Football players at times describe “warriors” and “soldiers” when referring to exploits on the gridiron. It happens, and it’s a poor analogy, however if that’s the case than we’ll let military history steal some football vernacular as we describe Corporal Ronald E. Rosser’s actions in the hills surrounding Ponggilli, Korea on January 12, 1952. Rosser went straight up “Beast Mode” on four bunkers from which he took fire as a forward observer for the lead platoon of Company L, where he was with the mortar team.
Rosser and another soldier were observing the enemy when they took fire from two directions. Like a boss, the Columbus, Ohio native handed his radio to his cohort, and ran up a hill in an assault on one of the bunkers from which he took “fierce automatic-weapons, small-arms, artillery, and mortar fire,” again, by himself with a carbine and some grenades.
He eliminated the first bunker’s occupants with fire from his rifle, gaining the top of the hill as a result, from which he killed two more enemy. He’d run down a trench, ending five more enemy lives, before chucking grenades in a second bunker and shooting two emerging enemy.
He then ran BACK to his original position — through enemy fire — to reload, get more grenades and a bit of help.
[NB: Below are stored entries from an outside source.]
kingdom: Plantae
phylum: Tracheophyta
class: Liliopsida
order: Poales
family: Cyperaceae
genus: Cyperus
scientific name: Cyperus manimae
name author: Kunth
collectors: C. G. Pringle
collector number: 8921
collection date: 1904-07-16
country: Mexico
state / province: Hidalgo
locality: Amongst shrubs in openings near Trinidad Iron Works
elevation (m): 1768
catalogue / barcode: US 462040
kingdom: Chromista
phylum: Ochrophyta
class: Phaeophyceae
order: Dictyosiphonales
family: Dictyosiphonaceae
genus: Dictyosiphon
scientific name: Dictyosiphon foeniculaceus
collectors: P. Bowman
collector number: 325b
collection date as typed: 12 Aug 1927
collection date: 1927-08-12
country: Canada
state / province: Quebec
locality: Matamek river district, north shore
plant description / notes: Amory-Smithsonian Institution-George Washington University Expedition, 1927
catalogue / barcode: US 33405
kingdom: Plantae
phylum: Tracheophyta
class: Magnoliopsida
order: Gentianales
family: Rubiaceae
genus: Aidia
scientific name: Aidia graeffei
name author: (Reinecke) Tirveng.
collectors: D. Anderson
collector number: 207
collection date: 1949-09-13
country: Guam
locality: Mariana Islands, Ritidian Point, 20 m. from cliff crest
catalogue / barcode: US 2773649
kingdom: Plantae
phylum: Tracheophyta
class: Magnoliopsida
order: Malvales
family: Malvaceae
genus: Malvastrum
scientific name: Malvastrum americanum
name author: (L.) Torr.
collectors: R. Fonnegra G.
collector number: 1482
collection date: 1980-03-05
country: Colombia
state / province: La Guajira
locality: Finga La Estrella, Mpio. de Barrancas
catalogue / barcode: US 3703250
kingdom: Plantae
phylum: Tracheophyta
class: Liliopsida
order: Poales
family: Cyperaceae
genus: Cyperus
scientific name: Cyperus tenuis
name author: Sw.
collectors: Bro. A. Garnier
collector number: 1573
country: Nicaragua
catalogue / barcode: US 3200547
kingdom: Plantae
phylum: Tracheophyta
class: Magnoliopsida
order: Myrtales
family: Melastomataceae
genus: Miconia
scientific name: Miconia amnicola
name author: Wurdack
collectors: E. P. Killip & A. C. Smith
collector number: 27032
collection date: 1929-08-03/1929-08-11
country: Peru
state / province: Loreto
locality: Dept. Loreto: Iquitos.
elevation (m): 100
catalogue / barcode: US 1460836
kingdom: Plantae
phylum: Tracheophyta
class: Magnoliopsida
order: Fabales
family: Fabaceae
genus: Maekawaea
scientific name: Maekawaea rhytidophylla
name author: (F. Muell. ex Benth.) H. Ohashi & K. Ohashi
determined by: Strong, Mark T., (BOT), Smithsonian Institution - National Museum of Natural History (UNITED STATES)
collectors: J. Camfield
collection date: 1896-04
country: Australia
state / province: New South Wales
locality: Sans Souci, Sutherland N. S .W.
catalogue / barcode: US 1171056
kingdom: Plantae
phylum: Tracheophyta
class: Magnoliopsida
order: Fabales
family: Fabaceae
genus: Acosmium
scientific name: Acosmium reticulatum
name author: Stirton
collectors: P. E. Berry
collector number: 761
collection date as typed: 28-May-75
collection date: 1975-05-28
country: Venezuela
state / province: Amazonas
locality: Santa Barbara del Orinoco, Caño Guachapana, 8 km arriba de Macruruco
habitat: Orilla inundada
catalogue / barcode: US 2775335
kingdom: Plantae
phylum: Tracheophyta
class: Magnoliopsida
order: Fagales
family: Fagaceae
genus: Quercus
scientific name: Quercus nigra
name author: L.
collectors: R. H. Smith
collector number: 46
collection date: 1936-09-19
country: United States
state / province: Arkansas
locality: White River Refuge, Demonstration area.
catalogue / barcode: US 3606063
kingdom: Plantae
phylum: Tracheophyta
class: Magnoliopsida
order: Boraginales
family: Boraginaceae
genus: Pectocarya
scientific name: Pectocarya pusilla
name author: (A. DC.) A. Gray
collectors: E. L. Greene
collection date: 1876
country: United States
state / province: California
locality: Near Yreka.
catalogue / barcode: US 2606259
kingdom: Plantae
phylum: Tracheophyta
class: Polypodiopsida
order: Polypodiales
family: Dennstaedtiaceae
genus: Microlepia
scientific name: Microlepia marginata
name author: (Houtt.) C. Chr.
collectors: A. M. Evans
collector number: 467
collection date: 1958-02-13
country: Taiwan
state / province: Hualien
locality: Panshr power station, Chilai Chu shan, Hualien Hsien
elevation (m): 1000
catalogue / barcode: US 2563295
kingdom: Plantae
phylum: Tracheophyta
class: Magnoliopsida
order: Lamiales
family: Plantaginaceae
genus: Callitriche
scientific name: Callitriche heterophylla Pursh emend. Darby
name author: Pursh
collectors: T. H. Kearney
He’d then rinse and repeat one for time in assaults on two more enemy bunkers. All the help fell to enemy fire, but Rosser proceeded to attack the positioned enemies, killing thirteen in all, and helping his injured compatriots to safety.
For his badassery, the Ohioan would be awarded the Medal of Honor on June 27th, 1952, and he’d retire from the military after thirty years of service, as a Master Sergeant.
Today, well over a half century after then Cpl. Rosser went Beast Mode, we salute him. Thank you Sgt. Ronald Rosser.